A l’approche des élections présidentielles, comment la situation pourrait-elle évoluer ?
Il y a actuellement deux camps qui s’affrontent : d’un côté, les militaires et les islamistes qui détiennent le pouvoir et ont tendance à vouloir limiter la liberté d’expression ; de l’autre, des journalistes et des intellectuels qui ont pris goût à cette nouvelle liberté et qui se sont par exemple rassemblés au sein du Front égyptien de la créativité, dont le but est de défendre la liberté d’expression.
Pour savoir qui va gagner la bataille, il faut au moins attendre le résultat de l’élection présidentielle en mai prochain, mais il est probable que si les islamistes l’emportent, ils se feront les hérauts d’une vision restrictive de la liberté d’expression, en demandant par exemple la fermeture des chaînes satellitaires qui diffuseraient des contenus contraires aux « bonnes mœurs ».

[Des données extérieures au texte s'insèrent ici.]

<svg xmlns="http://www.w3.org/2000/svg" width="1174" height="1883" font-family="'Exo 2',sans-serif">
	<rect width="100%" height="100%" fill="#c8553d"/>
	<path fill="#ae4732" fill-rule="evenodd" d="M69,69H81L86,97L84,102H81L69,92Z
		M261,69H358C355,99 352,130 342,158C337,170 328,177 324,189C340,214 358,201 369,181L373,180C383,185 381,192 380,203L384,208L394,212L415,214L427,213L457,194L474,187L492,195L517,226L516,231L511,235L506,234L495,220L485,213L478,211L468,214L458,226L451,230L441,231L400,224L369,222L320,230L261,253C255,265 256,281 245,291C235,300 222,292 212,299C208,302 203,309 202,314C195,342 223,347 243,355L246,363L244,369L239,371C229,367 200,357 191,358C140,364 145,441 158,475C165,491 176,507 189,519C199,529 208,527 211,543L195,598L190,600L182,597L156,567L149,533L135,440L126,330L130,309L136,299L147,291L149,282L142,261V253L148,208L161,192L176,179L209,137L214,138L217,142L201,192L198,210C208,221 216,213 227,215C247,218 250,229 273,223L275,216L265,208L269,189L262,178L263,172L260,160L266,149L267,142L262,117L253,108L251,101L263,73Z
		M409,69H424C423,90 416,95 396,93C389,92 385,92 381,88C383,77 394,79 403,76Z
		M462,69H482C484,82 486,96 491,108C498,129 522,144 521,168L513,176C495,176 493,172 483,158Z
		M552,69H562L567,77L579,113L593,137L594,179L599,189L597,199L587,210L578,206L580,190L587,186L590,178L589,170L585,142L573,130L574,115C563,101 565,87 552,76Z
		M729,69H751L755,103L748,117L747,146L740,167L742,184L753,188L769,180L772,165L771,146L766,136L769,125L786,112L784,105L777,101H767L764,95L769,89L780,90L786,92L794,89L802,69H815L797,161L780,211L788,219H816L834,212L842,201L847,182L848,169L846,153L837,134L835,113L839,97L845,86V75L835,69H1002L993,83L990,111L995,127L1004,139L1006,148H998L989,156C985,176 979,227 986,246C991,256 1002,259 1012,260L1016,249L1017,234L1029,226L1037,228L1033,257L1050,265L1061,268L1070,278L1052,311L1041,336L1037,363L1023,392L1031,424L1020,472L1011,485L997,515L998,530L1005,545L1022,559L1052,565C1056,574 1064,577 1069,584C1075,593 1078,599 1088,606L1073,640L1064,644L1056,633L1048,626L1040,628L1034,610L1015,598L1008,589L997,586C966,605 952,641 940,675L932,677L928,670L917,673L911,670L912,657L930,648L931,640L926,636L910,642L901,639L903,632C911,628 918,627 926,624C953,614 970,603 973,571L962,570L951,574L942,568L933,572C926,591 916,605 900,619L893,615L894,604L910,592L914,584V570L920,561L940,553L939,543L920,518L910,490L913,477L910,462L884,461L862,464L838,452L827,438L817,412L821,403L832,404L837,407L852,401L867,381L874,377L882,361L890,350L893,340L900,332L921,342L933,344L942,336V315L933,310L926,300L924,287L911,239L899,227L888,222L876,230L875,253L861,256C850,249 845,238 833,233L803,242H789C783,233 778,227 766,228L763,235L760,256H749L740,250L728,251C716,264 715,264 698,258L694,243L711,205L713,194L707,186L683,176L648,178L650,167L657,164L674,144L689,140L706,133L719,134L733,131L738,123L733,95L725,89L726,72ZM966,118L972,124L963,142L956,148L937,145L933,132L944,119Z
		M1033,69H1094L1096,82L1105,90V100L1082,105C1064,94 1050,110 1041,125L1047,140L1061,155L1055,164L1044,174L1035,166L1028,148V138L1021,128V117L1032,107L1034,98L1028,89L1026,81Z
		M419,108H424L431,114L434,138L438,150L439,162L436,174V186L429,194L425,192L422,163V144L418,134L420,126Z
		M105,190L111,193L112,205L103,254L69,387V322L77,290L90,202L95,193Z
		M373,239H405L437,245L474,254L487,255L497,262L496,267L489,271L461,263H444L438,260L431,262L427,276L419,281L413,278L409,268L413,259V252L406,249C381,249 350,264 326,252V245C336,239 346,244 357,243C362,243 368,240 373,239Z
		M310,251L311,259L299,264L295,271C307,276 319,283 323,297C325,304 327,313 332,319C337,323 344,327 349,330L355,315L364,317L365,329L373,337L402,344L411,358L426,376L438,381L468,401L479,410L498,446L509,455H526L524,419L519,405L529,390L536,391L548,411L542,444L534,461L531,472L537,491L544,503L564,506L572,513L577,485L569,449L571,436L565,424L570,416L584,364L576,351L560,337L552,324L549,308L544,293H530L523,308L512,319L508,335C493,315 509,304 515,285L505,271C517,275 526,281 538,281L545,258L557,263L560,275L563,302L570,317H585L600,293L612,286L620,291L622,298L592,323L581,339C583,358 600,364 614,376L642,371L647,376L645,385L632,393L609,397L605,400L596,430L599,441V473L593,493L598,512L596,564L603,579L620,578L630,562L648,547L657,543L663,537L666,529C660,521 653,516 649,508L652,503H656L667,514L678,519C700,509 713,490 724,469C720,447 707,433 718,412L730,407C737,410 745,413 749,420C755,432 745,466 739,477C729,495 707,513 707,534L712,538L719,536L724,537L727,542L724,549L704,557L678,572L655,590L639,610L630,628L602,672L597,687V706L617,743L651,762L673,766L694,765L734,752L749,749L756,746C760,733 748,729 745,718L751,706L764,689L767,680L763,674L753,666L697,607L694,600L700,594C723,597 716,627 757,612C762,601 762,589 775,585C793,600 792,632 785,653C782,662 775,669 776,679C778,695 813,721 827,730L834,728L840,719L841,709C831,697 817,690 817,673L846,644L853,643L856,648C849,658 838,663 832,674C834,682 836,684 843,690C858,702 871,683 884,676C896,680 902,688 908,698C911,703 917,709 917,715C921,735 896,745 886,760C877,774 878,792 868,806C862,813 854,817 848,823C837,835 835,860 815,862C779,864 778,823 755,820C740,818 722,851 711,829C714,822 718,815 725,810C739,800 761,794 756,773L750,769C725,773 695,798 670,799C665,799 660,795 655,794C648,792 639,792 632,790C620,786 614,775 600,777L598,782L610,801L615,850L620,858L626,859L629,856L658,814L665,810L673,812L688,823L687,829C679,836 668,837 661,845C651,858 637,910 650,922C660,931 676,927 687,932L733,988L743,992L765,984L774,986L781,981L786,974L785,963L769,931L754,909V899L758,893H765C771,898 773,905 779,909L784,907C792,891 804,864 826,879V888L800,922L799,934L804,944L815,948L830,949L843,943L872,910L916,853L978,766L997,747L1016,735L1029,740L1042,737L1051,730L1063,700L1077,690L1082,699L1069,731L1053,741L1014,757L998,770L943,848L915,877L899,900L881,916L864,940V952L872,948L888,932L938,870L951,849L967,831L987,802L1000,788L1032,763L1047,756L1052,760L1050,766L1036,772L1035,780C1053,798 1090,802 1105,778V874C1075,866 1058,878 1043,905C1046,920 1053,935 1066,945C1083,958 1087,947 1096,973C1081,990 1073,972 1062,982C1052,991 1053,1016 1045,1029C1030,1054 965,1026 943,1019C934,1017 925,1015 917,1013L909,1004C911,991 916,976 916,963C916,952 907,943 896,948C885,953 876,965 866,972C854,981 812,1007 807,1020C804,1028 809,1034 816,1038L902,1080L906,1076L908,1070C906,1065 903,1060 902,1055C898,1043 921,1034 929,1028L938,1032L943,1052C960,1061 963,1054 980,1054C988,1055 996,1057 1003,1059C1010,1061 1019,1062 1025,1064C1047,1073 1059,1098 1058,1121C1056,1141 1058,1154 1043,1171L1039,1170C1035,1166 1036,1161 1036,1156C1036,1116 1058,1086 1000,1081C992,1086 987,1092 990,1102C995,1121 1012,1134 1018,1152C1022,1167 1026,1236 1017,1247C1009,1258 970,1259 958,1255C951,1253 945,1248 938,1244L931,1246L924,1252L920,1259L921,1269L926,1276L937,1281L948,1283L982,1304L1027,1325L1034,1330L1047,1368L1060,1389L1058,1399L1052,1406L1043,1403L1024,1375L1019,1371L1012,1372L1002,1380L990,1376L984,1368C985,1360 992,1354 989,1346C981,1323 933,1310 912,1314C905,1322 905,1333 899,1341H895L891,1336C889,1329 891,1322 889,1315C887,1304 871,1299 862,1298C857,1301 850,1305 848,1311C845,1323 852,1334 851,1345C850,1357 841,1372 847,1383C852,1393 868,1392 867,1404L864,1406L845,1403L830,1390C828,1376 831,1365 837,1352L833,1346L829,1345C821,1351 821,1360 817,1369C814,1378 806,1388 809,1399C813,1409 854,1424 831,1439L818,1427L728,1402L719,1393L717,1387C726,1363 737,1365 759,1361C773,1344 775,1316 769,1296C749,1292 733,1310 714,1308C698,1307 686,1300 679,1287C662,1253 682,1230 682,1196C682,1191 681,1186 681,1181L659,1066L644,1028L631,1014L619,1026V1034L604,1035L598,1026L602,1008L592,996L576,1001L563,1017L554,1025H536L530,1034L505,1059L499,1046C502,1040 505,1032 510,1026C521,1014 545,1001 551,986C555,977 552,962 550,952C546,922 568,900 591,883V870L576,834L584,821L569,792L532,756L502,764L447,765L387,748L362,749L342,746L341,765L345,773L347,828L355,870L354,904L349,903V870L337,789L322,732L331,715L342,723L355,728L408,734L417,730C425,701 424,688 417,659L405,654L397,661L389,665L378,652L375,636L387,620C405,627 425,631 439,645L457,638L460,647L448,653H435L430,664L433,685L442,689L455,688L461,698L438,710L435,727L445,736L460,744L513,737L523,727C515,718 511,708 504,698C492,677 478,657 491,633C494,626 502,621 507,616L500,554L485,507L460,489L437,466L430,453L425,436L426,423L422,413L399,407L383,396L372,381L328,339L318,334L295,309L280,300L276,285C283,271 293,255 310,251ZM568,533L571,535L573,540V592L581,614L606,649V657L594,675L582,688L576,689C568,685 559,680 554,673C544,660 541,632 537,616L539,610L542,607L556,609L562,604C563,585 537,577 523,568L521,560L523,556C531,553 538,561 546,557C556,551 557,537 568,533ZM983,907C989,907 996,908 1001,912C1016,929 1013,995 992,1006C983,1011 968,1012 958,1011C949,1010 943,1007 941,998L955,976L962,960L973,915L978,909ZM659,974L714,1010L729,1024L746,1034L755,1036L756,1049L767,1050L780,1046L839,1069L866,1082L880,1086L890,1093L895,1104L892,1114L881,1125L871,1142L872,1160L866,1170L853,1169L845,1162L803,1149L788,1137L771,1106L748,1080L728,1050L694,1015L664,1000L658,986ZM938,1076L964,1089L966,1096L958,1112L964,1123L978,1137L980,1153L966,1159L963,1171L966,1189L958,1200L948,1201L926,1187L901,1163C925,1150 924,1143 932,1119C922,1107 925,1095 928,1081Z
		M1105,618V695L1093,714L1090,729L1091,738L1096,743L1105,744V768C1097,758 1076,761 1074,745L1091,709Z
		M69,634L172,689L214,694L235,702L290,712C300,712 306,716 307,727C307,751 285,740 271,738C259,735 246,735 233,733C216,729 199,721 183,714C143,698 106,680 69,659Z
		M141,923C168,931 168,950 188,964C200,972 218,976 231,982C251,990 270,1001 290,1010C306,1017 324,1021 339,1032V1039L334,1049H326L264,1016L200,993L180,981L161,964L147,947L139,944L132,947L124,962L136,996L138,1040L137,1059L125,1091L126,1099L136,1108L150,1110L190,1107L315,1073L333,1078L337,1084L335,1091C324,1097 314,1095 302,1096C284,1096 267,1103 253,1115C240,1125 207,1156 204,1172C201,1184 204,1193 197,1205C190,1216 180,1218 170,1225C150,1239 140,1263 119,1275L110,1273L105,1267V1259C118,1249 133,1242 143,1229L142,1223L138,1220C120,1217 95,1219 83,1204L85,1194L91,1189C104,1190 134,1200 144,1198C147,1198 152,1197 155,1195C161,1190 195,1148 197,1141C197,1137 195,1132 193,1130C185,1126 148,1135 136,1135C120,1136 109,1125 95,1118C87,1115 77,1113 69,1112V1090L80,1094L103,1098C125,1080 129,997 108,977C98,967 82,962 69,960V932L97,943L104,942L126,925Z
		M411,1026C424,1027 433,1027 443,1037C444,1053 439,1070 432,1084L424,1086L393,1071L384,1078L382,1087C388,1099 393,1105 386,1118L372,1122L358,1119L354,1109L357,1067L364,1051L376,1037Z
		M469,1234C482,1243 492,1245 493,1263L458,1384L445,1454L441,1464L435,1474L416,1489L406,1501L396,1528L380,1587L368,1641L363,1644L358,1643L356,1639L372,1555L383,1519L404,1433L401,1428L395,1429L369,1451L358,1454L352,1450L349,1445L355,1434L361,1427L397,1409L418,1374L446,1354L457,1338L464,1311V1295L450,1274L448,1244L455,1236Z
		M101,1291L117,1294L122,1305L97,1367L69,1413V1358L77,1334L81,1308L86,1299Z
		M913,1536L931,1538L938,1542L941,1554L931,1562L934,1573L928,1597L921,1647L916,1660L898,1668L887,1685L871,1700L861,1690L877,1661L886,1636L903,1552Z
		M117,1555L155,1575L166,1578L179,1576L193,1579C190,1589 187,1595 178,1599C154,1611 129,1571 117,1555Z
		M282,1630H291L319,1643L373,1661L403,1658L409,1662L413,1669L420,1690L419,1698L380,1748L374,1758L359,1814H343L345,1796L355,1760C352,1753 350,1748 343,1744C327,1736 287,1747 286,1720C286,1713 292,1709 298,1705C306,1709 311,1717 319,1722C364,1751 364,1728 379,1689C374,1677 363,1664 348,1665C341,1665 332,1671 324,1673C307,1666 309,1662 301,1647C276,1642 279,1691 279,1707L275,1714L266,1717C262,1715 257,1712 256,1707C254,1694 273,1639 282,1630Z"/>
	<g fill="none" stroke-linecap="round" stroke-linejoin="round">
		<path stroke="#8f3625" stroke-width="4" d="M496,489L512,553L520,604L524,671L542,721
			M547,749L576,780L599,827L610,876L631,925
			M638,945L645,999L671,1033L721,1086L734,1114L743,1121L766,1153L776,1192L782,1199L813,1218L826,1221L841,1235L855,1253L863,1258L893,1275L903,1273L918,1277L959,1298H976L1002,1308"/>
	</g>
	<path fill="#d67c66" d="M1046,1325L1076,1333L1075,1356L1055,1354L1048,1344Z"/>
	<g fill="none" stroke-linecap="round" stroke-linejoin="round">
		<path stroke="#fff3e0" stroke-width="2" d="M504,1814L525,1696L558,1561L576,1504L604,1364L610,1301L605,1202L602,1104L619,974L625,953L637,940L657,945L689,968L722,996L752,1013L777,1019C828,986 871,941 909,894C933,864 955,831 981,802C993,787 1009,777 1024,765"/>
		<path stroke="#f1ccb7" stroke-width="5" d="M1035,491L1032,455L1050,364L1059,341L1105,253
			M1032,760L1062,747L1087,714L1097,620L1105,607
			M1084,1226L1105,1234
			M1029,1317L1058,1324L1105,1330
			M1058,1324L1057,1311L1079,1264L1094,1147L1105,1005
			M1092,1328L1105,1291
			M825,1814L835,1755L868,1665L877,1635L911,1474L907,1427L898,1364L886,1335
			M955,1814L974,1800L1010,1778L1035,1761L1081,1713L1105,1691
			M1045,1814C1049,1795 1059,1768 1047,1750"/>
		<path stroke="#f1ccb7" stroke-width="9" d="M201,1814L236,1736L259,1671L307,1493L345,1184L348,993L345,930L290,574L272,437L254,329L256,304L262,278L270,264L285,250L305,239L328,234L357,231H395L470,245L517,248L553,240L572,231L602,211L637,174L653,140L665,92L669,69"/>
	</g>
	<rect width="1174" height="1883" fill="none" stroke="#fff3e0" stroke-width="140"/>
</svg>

En matière de liberté d’expression, la situation de l’Egypte est-elle comparable à celle de la Tunisie ?
La situation est plus difficile en Egypte du fait de la puissance des militaires. En Egypte, c’est le CSFA qui mène la contre-révolution et régule la liberté d’expression, tandis qu’en Tunisie, c’est le Ministère de l’Intérieur qui joue le rôle principal. Malgré tout, il y a évidemment des problématiques communes à nos deux pays, et nous essayons de développer les échanges pour élaborer des pistes de travail. Ceux-ci résultent toutefois d’initiatives individuelles et sont encore insuffisants.